● DIRECTIVE:
Print the listing in its entirety and exactly, leaving out images.

● RECORDS FOR THE EXERCISE:
= = = = = = =

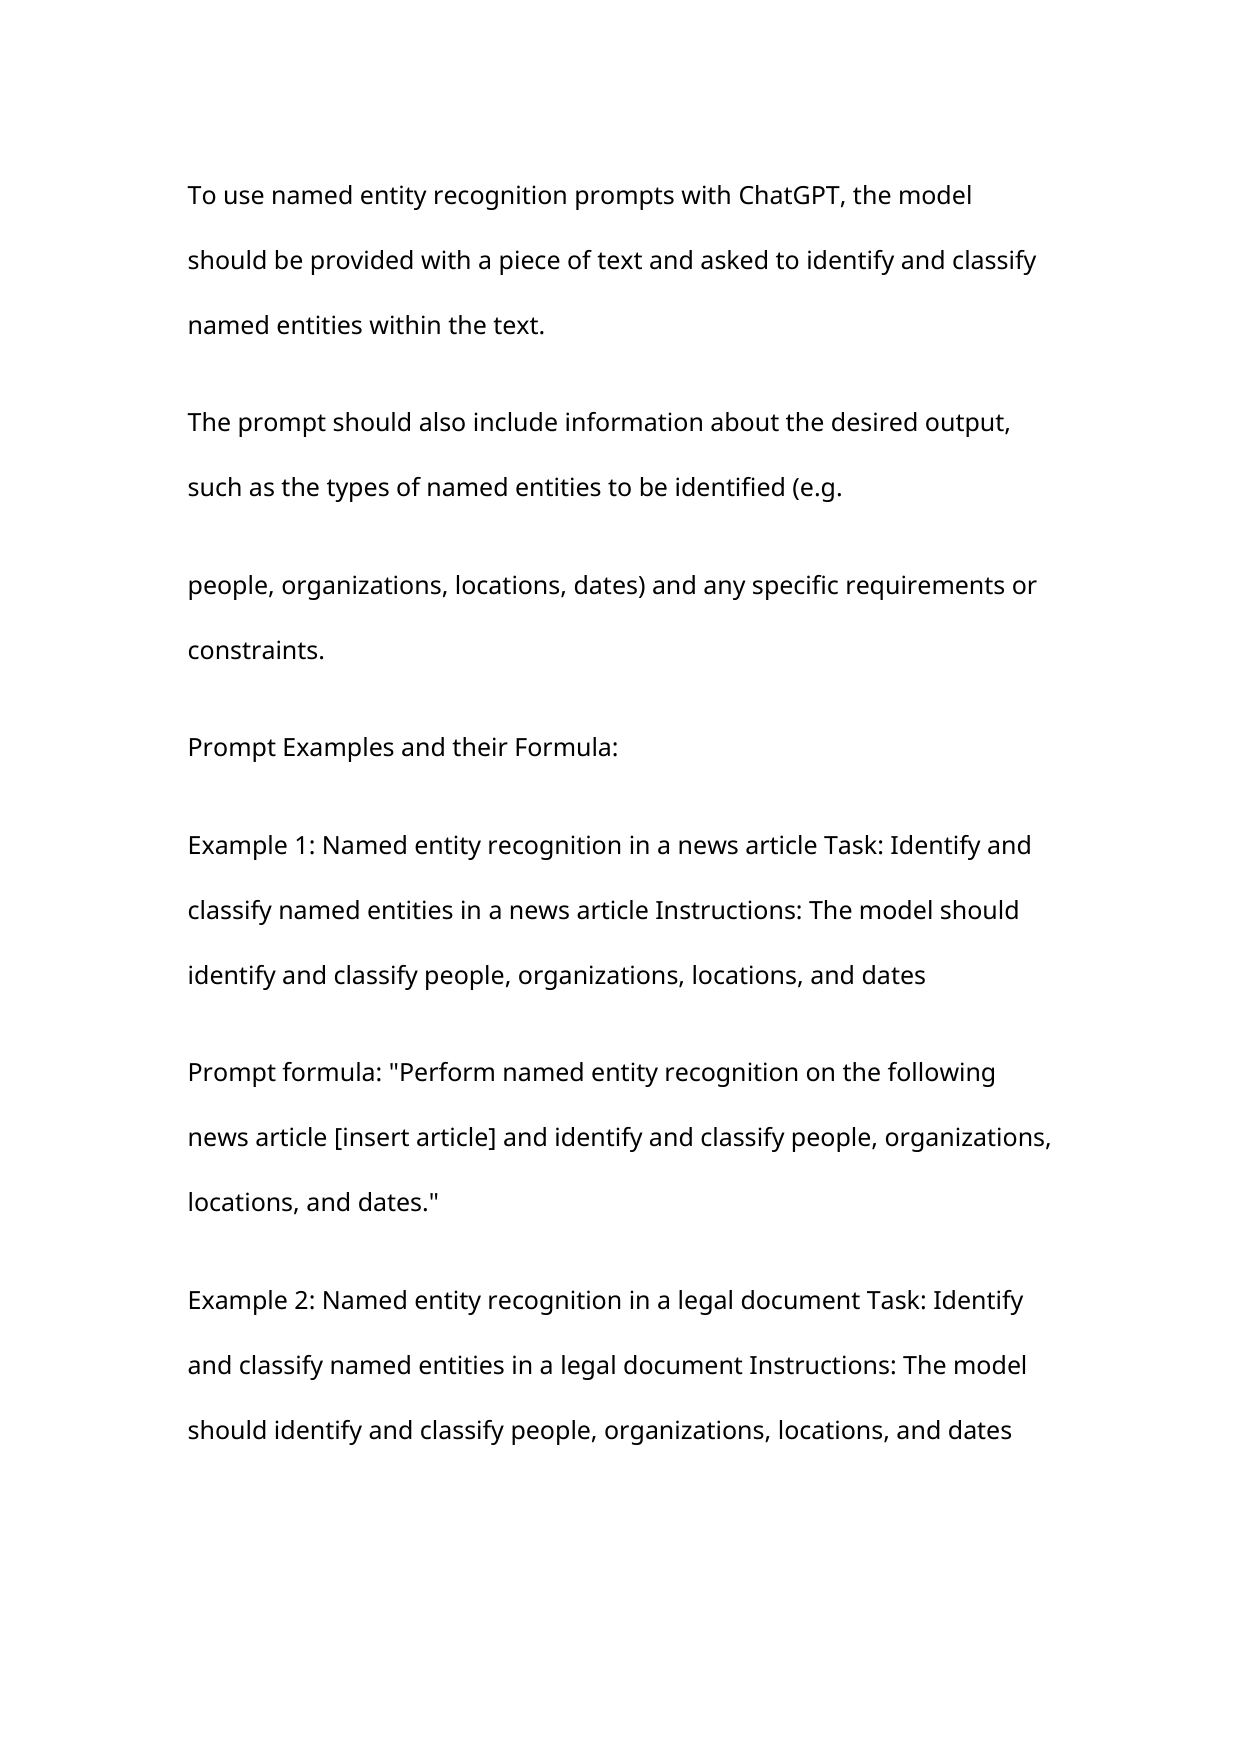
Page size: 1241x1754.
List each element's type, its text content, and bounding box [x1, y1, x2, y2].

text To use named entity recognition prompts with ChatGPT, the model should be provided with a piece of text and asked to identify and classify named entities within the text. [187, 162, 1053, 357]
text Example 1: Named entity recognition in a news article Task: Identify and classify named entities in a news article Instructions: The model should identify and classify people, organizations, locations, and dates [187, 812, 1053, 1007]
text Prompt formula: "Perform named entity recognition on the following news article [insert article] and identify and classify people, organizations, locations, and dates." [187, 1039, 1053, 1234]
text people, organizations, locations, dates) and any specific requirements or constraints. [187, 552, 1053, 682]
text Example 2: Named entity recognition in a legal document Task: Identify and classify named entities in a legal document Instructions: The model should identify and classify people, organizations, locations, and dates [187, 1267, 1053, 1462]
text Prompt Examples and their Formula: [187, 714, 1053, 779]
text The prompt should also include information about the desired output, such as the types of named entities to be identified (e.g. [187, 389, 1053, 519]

= = = = = = =

● SOLVED PROBLEM:
Page size: 1241x1754.
List each element's type, its text content, and bounding box [x1, y1, x2, y2].

text To use named entity recognition prompts with ChatGPT, the model should be provided with a piece of text and asked to identify and classify named entities within the text. [187, 162, 1053, 357]
text Example 1: Named entity recognition in a news article Task: Identify and classify named entities in a news article Instructions: The model should identify and classify people, organizations, locations, and dates [187, 812, 1053, 1007]
text Prompt formula: "Perform named entity recognition on the following news article [insert article] and identify and classify people, organizations, locations, and dates." [187, 1039, 1053, 1234]
text people, organizations, locations, dates) and any specific requirements or constraints. [187, 552, 1053, 682]
text Example 2: Named entity recognition in a legal document Task: Identify and classify named entities in a legal document Instructions: The model should identify and classify people, organizations, locations, and dates [187, 1267, 1053, 1462]
text Prompt Examples and their Formula: [187, 714, 1053, 779]
text The prompt should also include information about the desired output, such as the types of named entities to be identified (e.g. [187, 389, 1053, 519]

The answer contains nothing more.